Driftnets are prone to a high rate of bycatch, including protected marine mammals and sea turtles. In the U.S., the nets are used exclusively by about 20 vessels to catch swordfish and sharks in federal waters off the coast of California. Swordfish is the primary target species, but it only accounts for about one out of eight animals caught by the nets, according to the nonprofit Turtle Island Restoration Network. An estimated two thirds of all animals caught are discarded, including about 60 whales and dolphins per year - more cetacean mortality than all other West Coast fisheries combined.

The Driftnet Modernization and Bycatch Reduction Act, sponsored by Sen. Shelly Moore Capito (R-W.Va.) and Sen. Dianne Feinstein (D-CA), would have phased out driftnets and helped affected fishermen to acquire deep-set buoy gear. Deep-set buoy fishing involves deploying a trio of buoys connected to one extra-long line, which hangs down to 1,000 feet of water depth - the region where swordfish spend the daylight hours. By fishing deep and frequently tending their buoys, fishermen can catch high-quality swordfish without landing shallow-swimming sea turtles and dolphins, according to the Pew Charitable Trusts. 

The bill had rare support for any legislation introduced in a deeply divided Congress: it passed the House by a margin of 283-105, and the Senate passed it by voice vote with no objections. It was also unusual for a lack of extraneous amendments and unrelated provisions (aside from a new fee for recreational halibut fishing in Alaska). 
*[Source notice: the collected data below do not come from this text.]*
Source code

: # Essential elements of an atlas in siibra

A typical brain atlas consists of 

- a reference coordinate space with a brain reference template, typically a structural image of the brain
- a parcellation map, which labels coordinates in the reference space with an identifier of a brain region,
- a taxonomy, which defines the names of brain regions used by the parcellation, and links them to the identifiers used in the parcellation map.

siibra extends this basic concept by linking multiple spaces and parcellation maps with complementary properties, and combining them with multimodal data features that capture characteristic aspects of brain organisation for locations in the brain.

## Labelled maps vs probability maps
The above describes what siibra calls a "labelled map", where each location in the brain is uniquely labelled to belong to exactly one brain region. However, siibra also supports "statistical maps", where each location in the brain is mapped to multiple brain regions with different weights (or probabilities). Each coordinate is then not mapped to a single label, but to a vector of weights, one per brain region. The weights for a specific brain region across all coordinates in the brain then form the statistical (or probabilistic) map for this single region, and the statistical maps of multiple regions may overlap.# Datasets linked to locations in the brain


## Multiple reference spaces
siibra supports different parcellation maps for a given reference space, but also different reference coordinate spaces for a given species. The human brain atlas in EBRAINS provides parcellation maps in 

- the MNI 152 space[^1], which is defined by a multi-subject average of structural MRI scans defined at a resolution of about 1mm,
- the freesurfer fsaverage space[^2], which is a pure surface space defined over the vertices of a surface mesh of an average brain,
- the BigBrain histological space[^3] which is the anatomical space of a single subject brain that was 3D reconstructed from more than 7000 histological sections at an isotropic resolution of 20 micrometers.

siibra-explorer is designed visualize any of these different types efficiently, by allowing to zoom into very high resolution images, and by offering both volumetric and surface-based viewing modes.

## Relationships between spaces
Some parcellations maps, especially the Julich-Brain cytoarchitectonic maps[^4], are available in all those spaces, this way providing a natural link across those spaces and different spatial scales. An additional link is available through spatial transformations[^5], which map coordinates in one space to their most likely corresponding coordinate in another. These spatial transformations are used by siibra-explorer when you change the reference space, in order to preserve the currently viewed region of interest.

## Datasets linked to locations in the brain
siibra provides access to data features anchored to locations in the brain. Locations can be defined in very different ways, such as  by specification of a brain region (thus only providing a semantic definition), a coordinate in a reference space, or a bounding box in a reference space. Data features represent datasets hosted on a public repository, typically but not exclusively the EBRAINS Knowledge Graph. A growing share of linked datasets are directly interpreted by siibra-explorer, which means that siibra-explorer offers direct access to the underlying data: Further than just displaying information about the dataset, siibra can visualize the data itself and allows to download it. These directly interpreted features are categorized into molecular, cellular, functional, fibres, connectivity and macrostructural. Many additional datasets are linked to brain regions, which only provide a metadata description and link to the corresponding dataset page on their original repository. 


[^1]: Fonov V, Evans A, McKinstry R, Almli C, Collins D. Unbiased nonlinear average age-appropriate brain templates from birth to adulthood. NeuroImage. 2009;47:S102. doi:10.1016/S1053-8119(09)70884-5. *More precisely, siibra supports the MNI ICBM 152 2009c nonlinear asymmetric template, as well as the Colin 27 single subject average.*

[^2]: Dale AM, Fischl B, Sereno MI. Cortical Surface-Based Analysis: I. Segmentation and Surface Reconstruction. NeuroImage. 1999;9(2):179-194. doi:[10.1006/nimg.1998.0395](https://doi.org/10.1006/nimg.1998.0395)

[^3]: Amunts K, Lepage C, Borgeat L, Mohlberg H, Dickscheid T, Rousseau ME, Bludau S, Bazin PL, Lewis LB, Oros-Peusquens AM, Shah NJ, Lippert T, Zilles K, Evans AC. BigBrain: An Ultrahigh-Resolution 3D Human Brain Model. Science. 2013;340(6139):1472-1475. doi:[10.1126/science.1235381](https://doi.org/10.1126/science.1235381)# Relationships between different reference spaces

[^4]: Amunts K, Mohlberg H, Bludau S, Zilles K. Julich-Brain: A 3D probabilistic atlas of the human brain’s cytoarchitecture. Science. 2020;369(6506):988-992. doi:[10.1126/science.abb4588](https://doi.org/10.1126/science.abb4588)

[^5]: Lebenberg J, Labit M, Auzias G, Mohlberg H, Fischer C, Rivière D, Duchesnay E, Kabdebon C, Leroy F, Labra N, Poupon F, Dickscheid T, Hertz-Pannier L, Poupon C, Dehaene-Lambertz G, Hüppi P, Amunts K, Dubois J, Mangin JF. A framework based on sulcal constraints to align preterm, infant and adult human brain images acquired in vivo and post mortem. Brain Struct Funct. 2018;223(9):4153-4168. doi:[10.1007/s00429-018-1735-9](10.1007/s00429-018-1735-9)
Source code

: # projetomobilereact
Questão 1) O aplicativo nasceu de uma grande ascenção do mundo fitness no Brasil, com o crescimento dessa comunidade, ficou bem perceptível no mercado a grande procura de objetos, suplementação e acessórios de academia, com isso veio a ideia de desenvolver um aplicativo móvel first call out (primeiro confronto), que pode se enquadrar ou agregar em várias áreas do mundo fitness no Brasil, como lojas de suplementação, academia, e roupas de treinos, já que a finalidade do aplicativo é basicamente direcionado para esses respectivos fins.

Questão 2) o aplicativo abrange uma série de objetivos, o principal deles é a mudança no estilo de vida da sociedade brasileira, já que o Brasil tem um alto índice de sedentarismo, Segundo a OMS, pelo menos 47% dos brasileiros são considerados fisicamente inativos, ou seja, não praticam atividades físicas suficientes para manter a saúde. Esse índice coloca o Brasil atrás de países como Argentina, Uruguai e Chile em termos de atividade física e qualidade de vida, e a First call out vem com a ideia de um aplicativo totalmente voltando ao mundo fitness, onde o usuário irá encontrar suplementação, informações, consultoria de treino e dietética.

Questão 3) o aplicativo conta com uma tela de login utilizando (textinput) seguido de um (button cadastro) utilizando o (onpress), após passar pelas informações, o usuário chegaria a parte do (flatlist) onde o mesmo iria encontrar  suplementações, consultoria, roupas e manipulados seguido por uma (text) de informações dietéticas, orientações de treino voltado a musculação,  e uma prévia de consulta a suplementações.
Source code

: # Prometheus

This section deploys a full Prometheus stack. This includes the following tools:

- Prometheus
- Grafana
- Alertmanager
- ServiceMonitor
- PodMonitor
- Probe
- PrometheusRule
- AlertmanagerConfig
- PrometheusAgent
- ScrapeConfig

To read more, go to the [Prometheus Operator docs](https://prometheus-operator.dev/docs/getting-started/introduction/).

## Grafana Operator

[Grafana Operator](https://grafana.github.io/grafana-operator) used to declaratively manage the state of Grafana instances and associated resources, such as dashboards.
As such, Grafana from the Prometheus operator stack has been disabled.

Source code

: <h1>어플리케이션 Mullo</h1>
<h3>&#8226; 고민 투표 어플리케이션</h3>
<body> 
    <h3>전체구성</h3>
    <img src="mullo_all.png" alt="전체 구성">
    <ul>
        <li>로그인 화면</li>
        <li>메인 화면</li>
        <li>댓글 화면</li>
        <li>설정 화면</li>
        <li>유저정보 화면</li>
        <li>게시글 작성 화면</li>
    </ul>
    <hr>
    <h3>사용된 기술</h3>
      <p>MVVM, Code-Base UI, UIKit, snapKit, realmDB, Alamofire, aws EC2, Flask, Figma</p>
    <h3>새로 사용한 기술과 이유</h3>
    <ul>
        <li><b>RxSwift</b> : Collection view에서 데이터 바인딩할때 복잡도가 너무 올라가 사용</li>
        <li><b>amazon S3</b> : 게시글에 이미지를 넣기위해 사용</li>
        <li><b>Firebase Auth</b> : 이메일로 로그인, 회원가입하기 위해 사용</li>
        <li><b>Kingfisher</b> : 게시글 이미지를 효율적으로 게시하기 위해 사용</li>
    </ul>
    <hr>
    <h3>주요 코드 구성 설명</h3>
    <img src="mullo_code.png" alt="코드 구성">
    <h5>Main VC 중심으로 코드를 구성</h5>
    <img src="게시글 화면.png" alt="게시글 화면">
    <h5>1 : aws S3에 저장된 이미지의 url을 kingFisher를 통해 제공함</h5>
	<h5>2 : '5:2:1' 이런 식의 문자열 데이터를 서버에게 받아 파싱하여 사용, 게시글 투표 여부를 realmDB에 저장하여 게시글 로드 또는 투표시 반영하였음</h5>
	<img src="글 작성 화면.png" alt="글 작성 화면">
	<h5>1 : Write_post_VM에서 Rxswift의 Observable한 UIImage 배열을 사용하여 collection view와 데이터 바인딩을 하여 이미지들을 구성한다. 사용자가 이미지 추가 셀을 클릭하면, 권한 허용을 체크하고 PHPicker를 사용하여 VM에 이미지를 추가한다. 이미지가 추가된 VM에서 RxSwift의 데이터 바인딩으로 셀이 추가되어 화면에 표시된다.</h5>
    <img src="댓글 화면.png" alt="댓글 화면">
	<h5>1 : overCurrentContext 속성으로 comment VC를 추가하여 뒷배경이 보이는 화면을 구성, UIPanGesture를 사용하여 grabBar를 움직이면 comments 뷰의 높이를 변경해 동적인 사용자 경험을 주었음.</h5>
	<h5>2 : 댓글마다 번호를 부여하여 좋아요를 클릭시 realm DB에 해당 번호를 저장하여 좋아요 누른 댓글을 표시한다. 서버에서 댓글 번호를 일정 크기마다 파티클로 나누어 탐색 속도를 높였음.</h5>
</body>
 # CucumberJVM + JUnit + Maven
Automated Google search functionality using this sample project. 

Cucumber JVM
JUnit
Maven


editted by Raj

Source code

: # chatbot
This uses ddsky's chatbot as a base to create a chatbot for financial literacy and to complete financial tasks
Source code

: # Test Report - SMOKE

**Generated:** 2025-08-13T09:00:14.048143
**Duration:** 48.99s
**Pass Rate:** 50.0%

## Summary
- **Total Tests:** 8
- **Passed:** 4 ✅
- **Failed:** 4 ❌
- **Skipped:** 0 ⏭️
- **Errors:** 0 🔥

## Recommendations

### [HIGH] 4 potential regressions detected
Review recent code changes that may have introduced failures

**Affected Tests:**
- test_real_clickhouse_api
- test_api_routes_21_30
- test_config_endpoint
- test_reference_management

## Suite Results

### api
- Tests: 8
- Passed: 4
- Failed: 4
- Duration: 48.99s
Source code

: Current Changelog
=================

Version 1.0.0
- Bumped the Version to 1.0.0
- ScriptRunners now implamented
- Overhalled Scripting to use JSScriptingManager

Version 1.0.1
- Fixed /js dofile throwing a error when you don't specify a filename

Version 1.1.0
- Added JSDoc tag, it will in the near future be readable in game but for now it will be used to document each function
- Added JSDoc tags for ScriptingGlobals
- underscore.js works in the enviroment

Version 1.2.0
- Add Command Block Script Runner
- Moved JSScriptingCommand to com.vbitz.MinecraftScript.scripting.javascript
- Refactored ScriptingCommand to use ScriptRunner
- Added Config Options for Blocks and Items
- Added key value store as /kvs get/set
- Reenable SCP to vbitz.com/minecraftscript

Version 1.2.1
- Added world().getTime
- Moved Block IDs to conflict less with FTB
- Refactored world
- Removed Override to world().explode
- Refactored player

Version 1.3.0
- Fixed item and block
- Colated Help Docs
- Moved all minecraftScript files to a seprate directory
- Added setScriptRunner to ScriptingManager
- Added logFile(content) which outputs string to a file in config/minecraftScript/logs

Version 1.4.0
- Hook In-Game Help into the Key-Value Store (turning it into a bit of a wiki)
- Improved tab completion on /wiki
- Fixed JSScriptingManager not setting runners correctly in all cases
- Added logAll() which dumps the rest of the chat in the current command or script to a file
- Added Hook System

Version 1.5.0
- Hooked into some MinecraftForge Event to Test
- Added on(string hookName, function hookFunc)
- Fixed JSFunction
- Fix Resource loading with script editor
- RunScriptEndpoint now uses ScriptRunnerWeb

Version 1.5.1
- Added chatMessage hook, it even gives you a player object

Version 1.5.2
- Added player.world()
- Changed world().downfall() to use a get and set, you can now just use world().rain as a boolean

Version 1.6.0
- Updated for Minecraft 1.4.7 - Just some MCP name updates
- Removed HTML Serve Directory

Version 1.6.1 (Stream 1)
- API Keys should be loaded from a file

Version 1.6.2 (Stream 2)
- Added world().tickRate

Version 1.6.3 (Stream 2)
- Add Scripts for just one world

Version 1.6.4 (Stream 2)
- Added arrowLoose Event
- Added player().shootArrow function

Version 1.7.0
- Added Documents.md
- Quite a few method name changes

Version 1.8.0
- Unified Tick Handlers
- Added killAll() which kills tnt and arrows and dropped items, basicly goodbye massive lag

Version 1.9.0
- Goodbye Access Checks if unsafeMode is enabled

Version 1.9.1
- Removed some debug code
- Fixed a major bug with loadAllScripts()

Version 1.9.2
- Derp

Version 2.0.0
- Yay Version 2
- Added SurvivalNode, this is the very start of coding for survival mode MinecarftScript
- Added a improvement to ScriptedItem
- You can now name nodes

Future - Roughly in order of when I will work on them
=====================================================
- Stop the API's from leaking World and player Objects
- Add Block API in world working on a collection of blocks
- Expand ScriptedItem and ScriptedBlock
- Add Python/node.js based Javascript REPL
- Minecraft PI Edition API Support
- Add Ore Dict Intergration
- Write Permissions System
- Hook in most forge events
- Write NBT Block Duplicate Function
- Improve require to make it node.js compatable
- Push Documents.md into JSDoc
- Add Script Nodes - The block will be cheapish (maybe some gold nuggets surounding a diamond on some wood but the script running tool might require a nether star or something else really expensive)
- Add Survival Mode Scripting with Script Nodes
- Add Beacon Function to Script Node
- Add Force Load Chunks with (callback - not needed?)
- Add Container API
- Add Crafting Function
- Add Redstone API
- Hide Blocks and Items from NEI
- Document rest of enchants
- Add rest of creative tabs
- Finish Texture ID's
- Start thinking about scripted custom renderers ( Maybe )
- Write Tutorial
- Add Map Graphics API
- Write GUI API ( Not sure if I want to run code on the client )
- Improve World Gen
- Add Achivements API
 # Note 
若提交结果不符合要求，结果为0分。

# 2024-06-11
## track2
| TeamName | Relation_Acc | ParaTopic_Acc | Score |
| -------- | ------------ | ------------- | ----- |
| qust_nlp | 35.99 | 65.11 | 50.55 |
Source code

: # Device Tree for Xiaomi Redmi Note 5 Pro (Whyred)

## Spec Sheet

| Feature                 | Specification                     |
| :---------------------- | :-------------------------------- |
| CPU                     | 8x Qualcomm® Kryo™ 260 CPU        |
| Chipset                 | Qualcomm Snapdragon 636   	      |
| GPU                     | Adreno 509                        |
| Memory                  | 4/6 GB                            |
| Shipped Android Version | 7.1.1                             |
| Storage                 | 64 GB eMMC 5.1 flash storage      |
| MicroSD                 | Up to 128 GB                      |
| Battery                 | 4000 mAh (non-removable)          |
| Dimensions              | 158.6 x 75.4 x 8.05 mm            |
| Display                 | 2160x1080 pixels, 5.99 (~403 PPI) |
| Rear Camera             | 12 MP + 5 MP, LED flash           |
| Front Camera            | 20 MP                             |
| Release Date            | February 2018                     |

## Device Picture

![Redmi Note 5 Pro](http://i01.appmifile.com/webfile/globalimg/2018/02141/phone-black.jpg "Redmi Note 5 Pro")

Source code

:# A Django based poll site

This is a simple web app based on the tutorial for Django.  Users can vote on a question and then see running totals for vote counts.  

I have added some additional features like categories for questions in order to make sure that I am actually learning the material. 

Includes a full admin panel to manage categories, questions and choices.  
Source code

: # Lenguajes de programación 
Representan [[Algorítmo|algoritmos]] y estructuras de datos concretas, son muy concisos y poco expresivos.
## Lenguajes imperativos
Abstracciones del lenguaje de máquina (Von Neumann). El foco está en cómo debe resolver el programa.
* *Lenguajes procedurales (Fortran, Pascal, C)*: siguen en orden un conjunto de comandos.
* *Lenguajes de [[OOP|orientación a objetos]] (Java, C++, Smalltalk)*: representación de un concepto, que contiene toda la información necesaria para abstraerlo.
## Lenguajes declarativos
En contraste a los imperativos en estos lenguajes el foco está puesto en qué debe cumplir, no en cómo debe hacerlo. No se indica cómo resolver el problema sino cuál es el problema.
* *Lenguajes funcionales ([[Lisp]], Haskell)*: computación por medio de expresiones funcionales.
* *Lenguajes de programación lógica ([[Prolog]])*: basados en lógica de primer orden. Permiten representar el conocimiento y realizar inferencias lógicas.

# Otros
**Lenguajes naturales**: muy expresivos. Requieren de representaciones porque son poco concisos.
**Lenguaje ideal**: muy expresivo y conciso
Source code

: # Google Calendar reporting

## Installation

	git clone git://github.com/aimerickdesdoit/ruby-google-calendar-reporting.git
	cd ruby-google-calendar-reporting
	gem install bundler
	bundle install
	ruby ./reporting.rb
“Let me be clear: This bill passed the Senate unanimously. It passed the House with overwhelming support. California banned the nets in state waters. There is broad support for this proposal and the president’s veto was irresponsible," said Sen. Feinstein in a statement. “I will reintroduce this bill on the first day of the new Congress and will push for quick enactment once President Biden is in office.”